Cancer Cell. 2008 Mar;13(3):261-71. [Link]
Jongsma J, van Montfort E, Vooijs M, Zevenhoven J, Krimpenfort P, van der Valk M, van de Vijver M, Berns A.
Department of Molecular Genetics, Cancer Genomics Centre, Centre for Biomedical Genetics, Netherlands Cancer Institute, Plesmanlaan 121, 1066 CX Amsterdam, The Netherlands.

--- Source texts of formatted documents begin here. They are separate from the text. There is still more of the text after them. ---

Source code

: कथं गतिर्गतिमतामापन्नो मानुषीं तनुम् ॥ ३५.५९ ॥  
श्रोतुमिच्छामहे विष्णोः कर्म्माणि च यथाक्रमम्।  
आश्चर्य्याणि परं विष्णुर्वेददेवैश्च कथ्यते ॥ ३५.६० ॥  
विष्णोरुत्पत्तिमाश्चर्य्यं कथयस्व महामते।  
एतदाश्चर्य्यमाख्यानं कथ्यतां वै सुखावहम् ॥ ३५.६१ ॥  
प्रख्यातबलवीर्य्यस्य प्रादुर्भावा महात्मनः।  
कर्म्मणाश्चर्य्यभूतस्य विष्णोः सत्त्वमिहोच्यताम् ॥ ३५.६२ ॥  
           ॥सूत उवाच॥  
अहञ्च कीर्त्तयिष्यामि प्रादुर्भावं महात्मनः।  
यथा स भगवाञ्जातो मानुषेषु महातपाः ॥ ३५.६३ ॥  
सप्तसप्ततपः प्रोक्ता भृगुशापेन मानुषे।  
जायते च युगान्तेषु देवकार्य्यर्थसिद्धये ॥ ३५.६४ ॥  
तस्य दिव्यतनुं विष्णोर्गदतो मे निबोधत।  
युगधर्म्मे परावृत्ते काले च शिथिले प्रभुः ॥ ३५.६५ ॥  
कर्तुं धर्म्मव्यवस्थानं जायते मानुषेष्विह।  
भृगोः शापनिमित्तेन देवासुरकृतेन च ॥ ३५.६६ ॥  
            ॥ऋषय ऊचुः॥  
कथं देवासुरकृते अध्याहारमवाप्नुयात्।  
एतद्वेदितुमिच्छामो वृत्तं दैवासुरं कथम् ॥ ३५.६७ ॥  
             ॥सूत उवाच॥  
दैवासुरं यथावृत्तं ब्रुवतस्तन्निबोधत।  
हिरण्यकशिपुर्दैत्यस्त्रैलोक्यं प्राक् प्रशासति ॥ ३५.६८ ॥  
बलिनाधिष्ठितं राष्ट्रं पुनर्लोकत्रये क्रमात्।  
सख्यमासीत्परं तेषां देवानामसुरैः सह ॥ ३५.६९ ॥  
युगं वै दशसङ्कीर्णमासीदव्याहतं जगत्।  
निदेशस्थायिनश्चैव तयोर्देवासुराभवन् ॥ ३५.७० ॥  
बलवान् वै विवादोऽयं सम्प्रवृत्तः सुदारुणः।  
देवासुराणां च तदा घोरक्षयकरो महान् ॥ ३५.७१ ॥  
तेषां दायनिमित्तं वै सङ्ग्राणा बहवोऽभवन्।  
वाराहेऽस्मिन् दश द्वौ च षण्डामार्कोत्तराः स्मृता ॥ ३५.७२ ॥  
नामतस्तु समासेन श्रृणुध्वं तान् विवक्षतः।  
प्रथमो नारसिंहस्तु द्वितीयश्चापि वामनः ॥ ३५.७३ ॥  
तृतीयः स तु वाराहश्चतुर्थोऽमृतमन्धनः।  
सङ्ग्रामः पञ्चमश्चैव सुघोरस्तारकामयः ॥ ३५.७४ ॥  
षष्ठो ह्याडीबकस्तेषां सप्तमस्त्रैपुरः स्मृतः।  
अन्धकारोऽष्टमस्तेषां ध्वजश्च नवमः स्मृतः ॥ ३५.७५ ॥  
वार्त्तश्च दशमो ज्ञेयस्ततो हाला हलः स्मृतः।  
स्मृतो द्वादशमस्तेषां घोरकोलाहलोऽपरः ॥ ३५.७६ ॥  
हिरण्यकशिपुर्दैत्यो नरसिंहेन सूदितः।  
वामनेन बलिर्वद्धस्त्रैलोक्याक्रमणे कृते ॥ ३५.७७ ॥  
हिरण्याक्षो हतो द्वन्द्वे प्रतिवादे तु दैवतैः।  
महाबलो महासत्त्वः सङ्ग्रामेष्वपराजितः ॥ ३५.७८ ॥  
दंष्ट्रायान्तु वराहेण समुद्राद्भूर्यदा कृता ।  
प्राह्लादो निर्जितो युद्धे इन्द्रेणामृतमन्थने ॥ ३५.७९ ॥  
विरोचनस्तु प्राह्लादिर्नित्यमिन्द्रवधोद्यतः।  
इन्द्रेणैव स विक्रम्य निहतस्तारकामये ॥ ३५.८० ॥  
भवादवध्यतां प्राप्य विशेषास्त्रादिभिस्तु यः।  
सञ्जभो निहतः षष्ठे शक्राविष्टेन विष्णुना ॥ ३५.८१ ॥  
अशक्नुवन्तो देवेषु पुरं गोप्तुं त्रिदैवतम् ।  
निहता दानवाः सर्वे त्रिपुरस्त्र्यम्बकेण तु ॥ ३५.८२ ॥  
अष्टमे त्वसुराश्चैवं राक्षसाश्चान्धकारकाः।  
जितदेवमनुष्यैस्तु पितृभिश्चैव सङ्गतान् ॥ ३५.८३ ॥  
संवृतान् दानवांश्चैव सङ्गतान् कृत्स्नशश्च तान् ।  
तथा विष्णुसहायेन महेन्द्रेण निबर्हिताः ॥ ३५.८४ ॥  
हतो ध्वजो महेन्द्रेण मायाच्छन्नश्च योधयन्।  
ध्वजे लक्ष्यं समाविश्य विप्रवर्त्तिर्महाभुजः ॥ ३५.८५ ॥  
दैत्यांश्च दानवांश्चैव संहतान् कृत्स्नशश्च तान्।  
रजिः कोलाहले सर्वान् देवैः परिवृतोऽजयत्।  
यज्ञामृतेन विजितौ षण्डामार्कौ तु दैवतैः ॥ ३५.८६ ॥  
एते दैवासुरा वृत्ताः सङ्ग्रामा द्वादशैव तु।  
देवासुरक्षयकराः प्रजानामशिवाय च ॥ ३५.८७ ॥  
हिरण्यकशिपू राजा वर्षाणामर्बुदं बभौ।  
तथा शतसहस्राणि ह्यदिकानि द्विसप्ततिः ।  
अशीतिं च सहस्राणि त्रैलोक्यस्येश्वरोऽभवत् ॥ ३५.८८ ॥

Malignant mesothelioma is a devastating disease that has been associated with loss of Neurofibromatosis type 2 (NF2) and genetic lesions affecting RB and P53 pathways. We introduced similar lesions in the mesothelial lining of the thoracic cavity of mice. Mesothelioma developed at high incidence in Nf2;Ink4a/Arf and Nf2;p53 conditional knockout mice with median survival times of approximately 30 and 20 weeks, respectively. Murine mesothelioma closely mimicked human malignant mesothelioma. Conditional Nf2;Ink4a/Arf mice showed increased pleural invasion compared to conditional Nf2;p53 mice. Interestingly, upon Ink4a loss in the latter mice median survival was significantly reduced and all tumors were highly invasive, suggesting that Ink4a loss substantially contributes to the poor clinical outcome of malignant mesothelioma.